The programme includes interviews with a number of UK Minority Ethnic clergy as well as laity and those training for ordained ministry about experiences within the Church. We have worked with the producers to provide information and a response to a number of issues raised.
The allegations – whether involving individuals or the wider structures or culture of the Church – are deeply worrying and there is no place for racism or discrimination within the Church.
This week the Church of England publishes the report of the Archbishops’ Anti-Racism Taskforce which was commissioned last year by the Archbishops of Canterbury and York to scrutinise previous reports and recommendations made to the Church of England over the last 36 years and establish what progress, if any, the Church has made on racial justice.
It followed a public apology at the General Synod in February 2020 by the Archbishop of Canterbury for racism experienced by black and minority ethnic people in the Church of England since the arrival of the Windrush Generation. He also said that there is ‘no doubt’ that the Church of England is still “deeply institutionally racist”.
The Taskforce report, which will be published on Thursday, April 22, Stephen Lawrence Day, will make dozens of specific recommendations to different parts of the Church, with a clear timetable for action, designed to help make the Church of England fairer and more diverse, to become representative of the people of England.

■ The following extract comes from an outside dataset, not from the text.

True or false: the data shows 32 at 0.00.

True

But those specific recommendations will be just the start. The taskforce will lay the groundwork for a new longer-term Commission on Racial Justice to examine broader, systemic questions.
The Archbishop of York said: “The stories we’ve heard are shocking and there is no doubt that the Church has failed our UK Minority Ethnic brothers and sisters.
“I hope that we are at least now approaching the challenge of tackling racism in a more intentional way and that that this will lead to much greater participation at every level of the Church’s life in order that we might become the change that we long to see everywhere.
“The heart of the Christian faith is that in Christ there is a new humanity. The old barriers of separation and exclusion no longer count.
“This is the faith that was born on Easter Day 2000 years ago, a faith that drew in excluded people and I want us to recover that vision of this new humanity where barriers of separation are broken down.”